**Text passage**
:::::
Shortly after the double, Weissman would send Joris Ruijs to the rail in fifth place for $23,200 when he flopped top two pair with aces and eights to best the ace-six of Ruijs. 

Coleman saw most of his stack go Weissman's way when he handed him the double, and the rest of his stack would head to Upeshka De Silva when his flopped pair of fives was rivered by De Silva's pair of eights. Coleman picked up his 11th cash of the 2024 season with the fourth-place finish, and the $31,900 prize puts him just shy of one million in PGT earnings on the year. 

Start-of-day chip leader Ed Sebesta could get nothing going at the final table as he could only sit back and watch the battle between De Silva and Weissman unfold. Sebesta showed his chops with some terrific laydowns, but the poker gods failed to reward him as he would send half his stack to De Silva during one of those laydowns before Weissman's ace-queen sent his ace-eight to the rail in third place for $46,400. 

Weissman took 85% of the chips in play to the start of heads-up play and quickly finished off De Silva in short order. About five hands into the match, De Silva found himself all in with queen-seven, only to find himself dominated by Weissman's king-seven. 

The board ran out ten high, and De Silva headed to the payout desk in second place for $72,500, securing his second PGT cash of the season in the process. 

Overall, the penultimate event of the inaugural Texas Poker Open drew 29 entrants, creating a prize pool of $290,000. The final table of five was the only player to reach the money. Jim Collopy was the unfortunate bubble in Event #6 when his ace-king failed to improve against the pocket queens of Sebesta.

 Event #6: $10,100 No-Limit Hold'em Payouts

Place Name Country PGT Points Payout
1st Joey Weissman United States 116 $116,000
2nd Upeshka De Silva United States 73 $72,500
3rd Ed Sebesta United States 46 $46,400
4th David Coleman United States 32 $31,900
5th Joris Ruijs Netherlands 23 $23,200

Weissman Moves Into PGT Top Ten

The win marked Weissman's seventh cash of the 2024 PGT season, but it was his first win of the season. The 116 PGT points were enough to move him up to 8th on the leaderboard with 643 points, but all eyes are still looking up at Coleman, who crossed the 1,300-point mark on the season with the fourth-place finish.
:::::
[Source data]
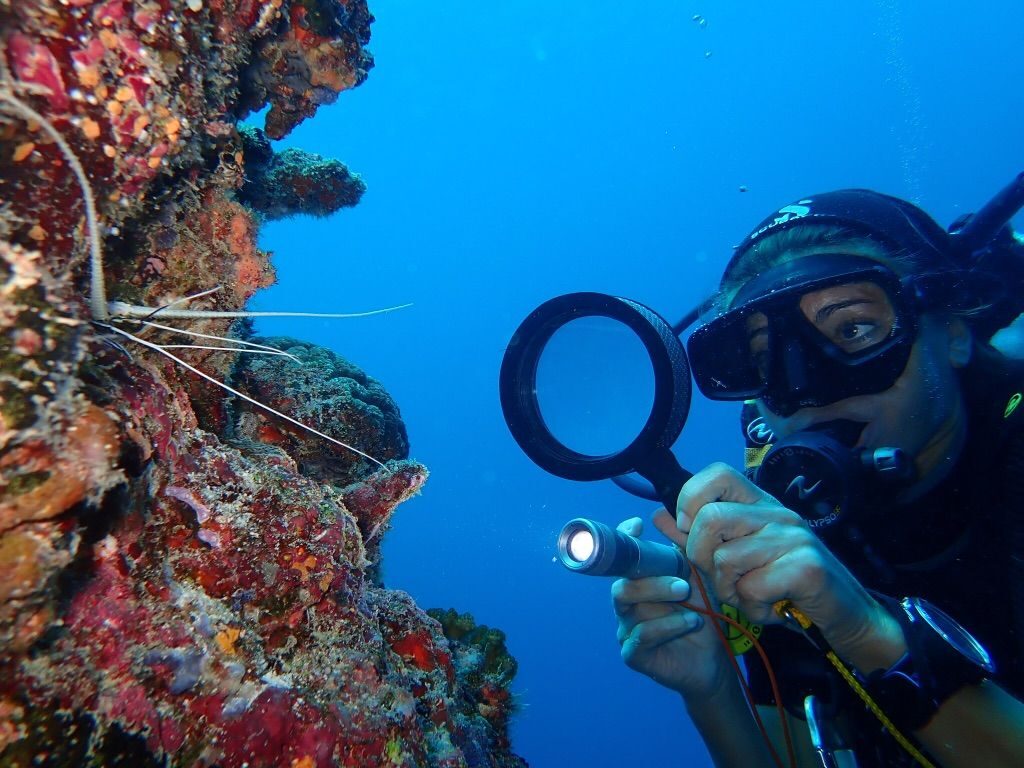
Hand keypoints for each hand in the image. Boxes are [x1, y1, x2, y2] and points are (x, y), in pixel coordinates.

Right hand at [611, 513, 733, 698]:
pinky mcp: (634, 654)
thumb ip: (683, 549)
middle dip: (650, 580)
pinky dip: (667, 626)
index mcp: (639, 581)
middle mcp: (627, 604)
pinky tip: (690, 623)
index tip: (637, 526)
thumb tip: (663, 514)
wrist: (713, 661)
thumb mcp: (698, 578)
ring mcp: (627, 629)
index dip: (623, 540)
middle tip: (682, 583)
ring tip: (689, 600)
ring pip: (629, 607)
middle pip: (622, 584)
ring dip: (661, 600)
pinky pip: (641, 637)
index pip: (621, 559)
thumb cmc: (701, 615)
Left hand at [676, 463, 903, 669]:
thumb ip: (700, 537)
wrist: (845, 616)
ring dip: (729, 590)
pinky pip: (751, 587)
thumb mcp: (739, 559)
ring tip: (751, 596)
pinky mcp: (806, 567)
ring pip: (726, 558)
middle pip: (710, 519)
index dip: (691, 498)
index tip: (688, 528)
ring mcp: (794, 538)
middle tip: (722, 577)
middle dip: (702, 557)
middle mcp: (778, 513)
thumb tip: (658, 516)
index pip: (717, 474)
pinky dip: (752, 607)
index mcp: (761, 504)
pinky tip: (771, 608)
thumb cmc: (786, 587)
:::::
**What to work on**
1 – From the tournament report, quote the passage from "The board ran" to "queens of Sebesta.".
2 – In the tournament report, which player finished as the bubble in Event #6?

**Task solutions**
1 –
The board ran out ten high, and De Silva headed to the payout desk in second place for $72,500, securing his second PGT cash of the season in the process. 

Overall, the penultimate event of the inaugural Texas Poker Open drew 29 entrants, creating a prize pool of $290,000. The final table of five was the only player to reach the money. Jim Collopy was the unfortunate bubble in Event #6 when his ace-king failed to improve against the pocket queens of Sebesta.

2 – Jim Collopy